7 第一項から第三項まで及び前項の規定は、六十五歳以上の者であつて、かつ、障害厚生年金の受給権者(当該障害厚生年金と同一の支給事由に基づく国民年金法による障害基礎年金の受給権を有しないものに限る。)については、適用しない。
【厚生年金保険法施行規則】
(法第五十二条第三項に規定する厚生労働省令で定める場合等)
第四十七条の二の二 法第五十二条第三項に規定する厚生労働省令で定める場合であつて、障害の程度が障害等級の二級に該当する者に係るものは、障害厚生年金の受給権を取得した日又は同条第一項の規定による実施機関(法第二条の五第一項に規定する実施機関をいう。以下同じ。)の診査を受けた日のいずれか遅い日以後、次の各号に掲げるいずれかの状態に至つた場合(第五号に掲げる状態については、当該状態に係る障害の範囲が拡大した場合を含む。次項において同じ。)とする。
一 両眼の視力の和が〇・〇四以下のもの
二 両耳の聴力レベルが一〇〇デシベル以上のもの
三 両上肢の全ての指を欠くもの
四 両下肢を足関節以上で欠くもの
五 四肢又は手指若しくは足指が完全麻痺したもの(脳血管障害又は脊髄の器質的な障害によるものについては、当該状態が六月を超えて継続している場合に限る。以下同じ。)

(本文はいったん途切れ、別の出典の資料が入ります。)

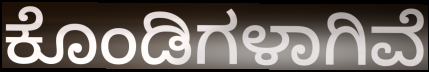
ಕೊಂಡಿಗಳಾಗಿವೆ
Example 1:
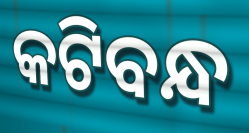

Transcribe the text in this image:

କଟିବନ୍ଧ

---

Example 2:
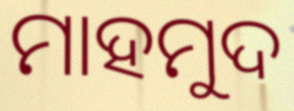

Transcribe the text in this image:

ମାହମୁଦ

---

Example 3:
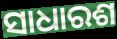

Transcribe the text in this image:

ସାଧାରଶ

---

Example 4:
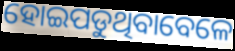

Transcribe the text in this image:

ହୋଇପଡୁଥିବାବେଳେ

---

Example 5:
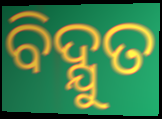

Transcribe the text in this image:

ବିଦ୍ଯୁତ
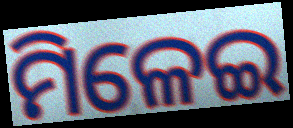
ମିଳେଇ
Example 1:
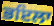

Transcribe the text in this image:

ਭਇਲਾ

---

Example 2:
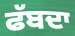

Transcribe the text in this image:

ਫੱਬਦਾ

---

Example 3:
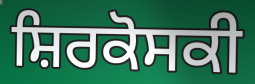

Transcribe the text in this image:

ਸ਼ਿਰਕੋਸਕੀ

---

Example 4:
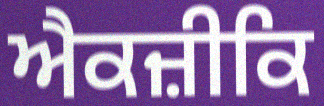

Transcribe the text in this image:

ਐਕਜ਼ੀਕਿ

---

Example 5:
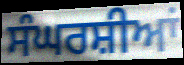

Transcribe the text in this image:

ਸੰਘਰਸ਼ੀਆਂ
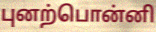
புனற்பொன்னி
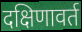
दक्षिणावर्त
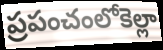
ప్రపంచంలోకెల్లా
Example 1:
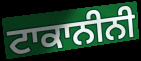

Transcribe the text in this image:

ਟਾਕਾਨੀਨੀ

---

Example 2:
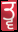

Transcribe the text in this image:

ਤ੍ਵ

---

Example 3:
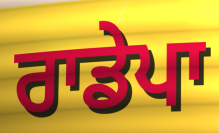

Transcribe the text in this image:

ਰਾਡੇਪਾ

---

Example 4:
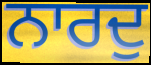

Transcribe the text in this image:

ਨਾਰਦੁ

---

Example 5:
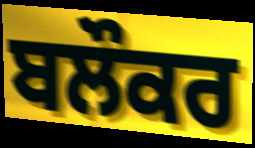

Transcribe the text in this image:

ਬਲੌਕਰ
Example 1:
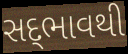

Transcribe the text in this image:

સદ્‍ભાવથી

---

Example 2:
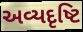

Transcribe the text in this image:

અવ્યદૃષ્ટિ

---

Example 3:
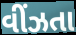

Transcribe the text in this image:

વીંઝતા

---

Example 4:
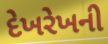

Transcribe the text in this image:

દેખરેખની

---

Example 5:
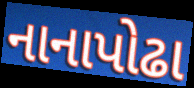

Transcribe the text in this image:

નાનાપોઢા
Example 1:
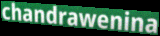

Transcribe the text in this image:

chandrawenina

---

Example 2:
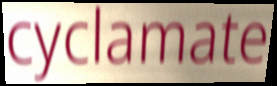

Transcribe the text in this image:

cyclamate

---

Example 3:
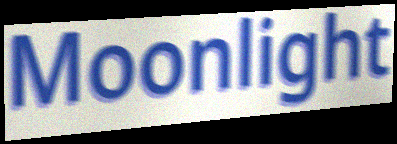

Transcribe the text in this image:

Moonlight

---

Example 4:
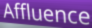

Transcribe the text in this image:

Affluence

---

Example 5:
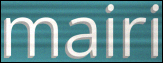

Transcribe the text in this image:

mairi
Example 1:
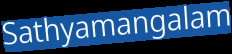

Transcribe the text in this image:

Sathyamangalam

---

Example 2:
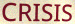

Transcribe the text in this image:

CRISIS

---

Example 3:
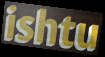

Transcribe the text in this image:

ishtu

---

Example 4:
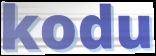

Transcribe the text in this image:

kodu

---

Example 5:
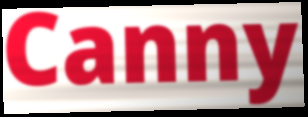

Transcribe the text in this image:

Canny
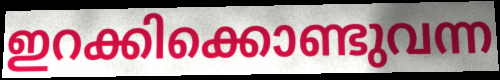
ഇറക്കിക്കൊണ്ടുവന്ന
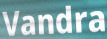
Vandra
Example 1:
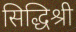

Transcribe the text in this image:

सिद्धिश्री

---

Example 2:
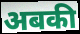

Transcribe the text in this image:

अबकी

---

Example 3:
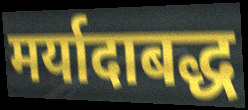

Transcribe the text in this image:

मर्यादाबद्ध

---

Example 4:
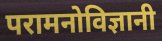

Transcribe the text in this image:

परामनोविज्ञानी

六 心臓を移植したもの又は人工心臓(補助人工心臓を含む。以下同じ。)を装着したもの
七 脳死状態(脳幹を含む全脳の機能が不可逆的に停止するに至つた状態をいう。以下同じ。)又は遷延性植物状態(意識障害により昏睡した状態にあることをいい、当該状態が三月を超えて継続している場合に限る。以下同じ。)となつたもの
八 人工呼吸器を装着したもの(一月を超えて常時装着している場合に限る。以下同じ。)

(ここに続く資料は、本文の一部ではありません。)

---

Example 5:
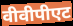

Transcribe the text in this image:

वीवीपीएट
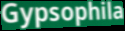
Gypsophila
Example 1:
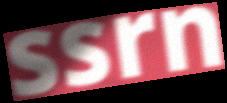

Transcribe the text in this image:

ssrn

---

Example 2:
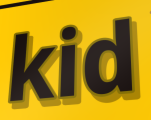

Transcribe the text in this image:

kid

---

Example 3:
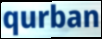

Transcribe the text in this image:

qurban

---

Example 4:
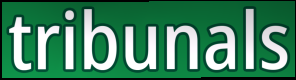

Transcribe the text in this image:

tribunals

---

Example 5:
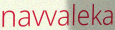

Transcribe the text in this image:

navvaleka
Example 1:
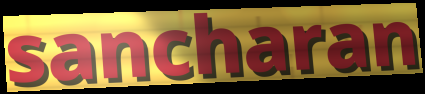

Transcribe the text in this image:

sancharan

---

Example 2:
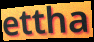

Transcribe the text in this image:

ettha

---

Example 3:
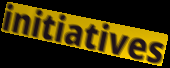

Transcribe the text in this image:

initiatives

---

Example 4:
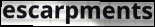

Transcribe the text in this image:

escarpments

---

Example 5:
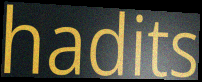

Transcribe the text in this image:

hadits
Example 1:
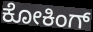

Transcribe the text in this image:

ಕೋಕಿಂಗ್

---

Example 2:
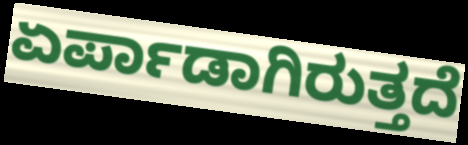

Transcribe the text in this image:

ಏರ್ಪಾಡಾಗಿರುತ್ತದೆ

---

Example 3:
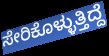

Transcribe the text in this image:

ಸೇರಿಕೊಳ್ಳುತ್ತಿದ್ದೆ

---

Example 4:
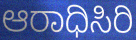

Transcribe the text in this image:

ಆರಾಧಿಸಿರಿ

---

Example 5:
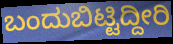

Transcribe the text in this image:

ಬಂದುಬಿಟ್ಟಿದ್ದೀರಿ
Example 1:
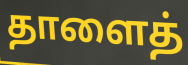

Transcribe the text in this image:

தாளைத்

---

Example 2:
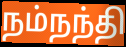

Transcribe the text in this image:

நம்நந்தி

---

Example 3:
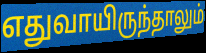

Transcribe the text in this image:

எதுவாயிருந்தாலும்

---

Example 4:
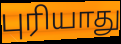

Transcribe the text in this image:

புரியாது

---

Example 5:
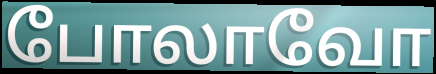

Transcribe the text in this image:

போலாவோ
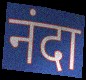
नंदा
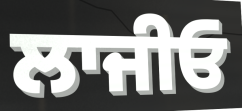
ਲਾਜੀਓ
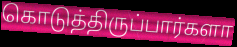
கொடுத்திருப்பார்களா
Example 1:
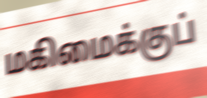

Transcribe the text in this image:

மகிமைக்குப்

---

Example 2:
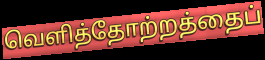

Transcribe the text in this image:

2 法第五十二条第三項に規定する厚生労働省令で定める場合であつて、障害の程度が障害等級の三級に該当する者に係るものは、障害厚生年金の受給権を取得した日又は同条第一項の規定による実施機関の診査を受けた日のいずれか遅い日以後、前項各号に掲げるいずれかの状態又は次の各号に掲げるいずれかの状態に至つた場合とする。
一 両眼の視力の和が〇・〇五以上〇・〇八以下のもの
二 八等分した視標のそれぞれの方向につき測定した両眼の視野がそれぞれ五度以内のもの
三 両眼の視野がそれぞれ一〇度以内のもの、かつ、八等分した視標のそれぞれの方向につき測定した両眼の視野の合計がそれぞれ五六度以下のもの
四 両耳の聴力レベルが九〇デシベル以上のもの
五 喉頭を全て摘出したもの
六 両上肢の親指及び人指し指又は中指を欠くもの
七 一上肢の全ての指を欠くもの
八 両下肢の全ての指を欠くもの
九 一下肢を足関節以上で欠くもの
十 心臓再同期医療機器(心不全を治療するための医療機器をいう。以下同じ。)を装着したもの
十一 人工透析を行うもの(三月を超えて継続して行つている場合に限る。)
十二 六月を超えて継続して人工肛門を使用し、かつ、人工膀胱(ストーマの処置を行わないものに限る。)を使用しているもの
十三 人工肛門を使用し、かつ、尿路の変更処置を行つたもの(人工肛門を使用した状態及び尿路の変更を行つた状態が六月を超えて継続している場合に限る。)
十四 人工肛門を使用し、かつ、排尿の機能に障害を残す状態(留置カテーテルの使用又は自己導尿(カテーテルを用いて自ら排尿することをいう。)を常に必要とする状態をいう。)にあるもの(人工肛門を使用した状態及び排尿の機能に障害を残す状態が六月を超えて継続している場合に限る。)